7 Resulta ilustrativo al respecto el análisis de la Nueva Ley de Drogas de la ciudad de San Pablo realizado por Marcelo da Silveira Campos y Marcos Álvarez (2017) a la luz de la misma noción de dispositivo retomada de Foucault. Sostienen que, a pesar de la intención de privilegiar la dimensión médica sobre la punitiva en la atención a los detenidos por drogas, este nuevo dispositivo médico-criminal lleva, en realidad, a tratar a los usuarios y a los traficantes de modo tal que intensifica su criminalización y el rechazo a derivarlos desde la jurisdicción penal hacia la sanitaria.

8 Esto ha sido observado por Guy Sorman (1993) en Francia y por Carlos Niño (2001) en Argentina. Una lectura hermenéutica jurídica de esta problemática puede verse en Lynch (2013).

9 Los alcances de esta tesis respecto a la cuestión de las drogas pueden verse en Lynch (2010).

10 Como observa el filósofo Charles Taylor (1994), el enfoque tecnológico de la medicina derivado de la razón instrumental ha llevado a que los pacientes sean tratados, más que como personas, como meros asuntos técnicos. En el mismo sentido ha argumentado el antropólogo Michael Taussig (1995) respecto de lo que ha identificado como el problema de la "reificación del paciente", inherente a lo que denuncia como la construcción clínica de la realidad. El caso de los "drogadictos" sometidos a tratamiento ejemplifica notablemente esta inclinación cosificante (Hügel, 1997; Le Poulichet, 1997).

11 Tal como reconoce a su modo el jurista Garapon en su propuesta de una "justicia inteligente", orientada a "restaurar al toxicómano como sujeto de derecho". Sostiene al respecto que la consideración jurídica del niño ha tomado tanta importancia que se habría vuelto, "paradójicamente, el paradigma del sujeto de derecho contemporáneo" (Garapon, 1994, p. 288). En su comparación de los "toxicómanos" con los menores de justicia −"el niño, por definición persona incompleta"−, es pertinente su observación de que, en relación con el tratamiento, "la justicia prefiriera, en su visión del sujeto, un 'yo útil' más que un 'yo verdadero' (Garapon, 1994).
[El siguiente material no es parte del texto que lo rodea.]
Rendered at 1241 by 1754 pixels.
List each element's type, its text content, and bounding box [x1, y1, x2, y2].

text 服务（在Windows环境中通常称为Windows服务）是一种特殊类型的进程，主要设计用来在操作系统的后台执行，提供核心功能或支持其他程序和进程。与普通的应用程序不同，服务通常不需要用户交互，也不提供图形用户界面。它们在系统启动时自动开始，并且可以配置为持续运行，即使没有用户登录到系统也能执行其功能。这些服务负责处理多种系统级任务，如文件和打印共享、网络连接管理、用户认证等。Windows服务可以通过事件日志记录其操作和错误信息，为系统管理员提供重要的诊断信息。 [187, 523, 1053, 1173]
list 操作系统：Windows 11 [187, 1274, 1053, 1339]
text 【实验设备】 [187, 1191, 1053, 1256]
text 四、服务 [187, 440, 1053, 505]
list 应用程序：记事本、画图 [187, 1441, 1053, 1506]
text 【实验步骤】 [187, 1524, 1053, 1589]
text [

12 Viene al caso mencionar en fin la pertinencia relativa de los últimos desarrollos del trayecto intelectual de Foucault (1997, 1999), los concernientes a una hermenéutica del sujeto. Considera allí cómo la participación en la luchas de poder y en los juegos de verdad se ensambla con la recurrencia a determinadas prácticas de libertad –según las evoca de la antigüedad grecorromana−. Se trata de prácticas de sí centradas en la autotransformación del sujeto, en la generación de las condiciones de su acceso a la verdad y el consiguiente alcance de la gubernamentalidad –el gobierno de sí mismo en primer lugar−. Antes que en el autoconocimiento, estas prácticas se centran en el cuidado de sí, por cuanto constituyen una práctica ética de la libertad. En tanto la noción de gubernamentalidad permite hacer valer la libertad del sujeto y la relación con los otros, constituye la materia misma de la ética (Foucault, 1999).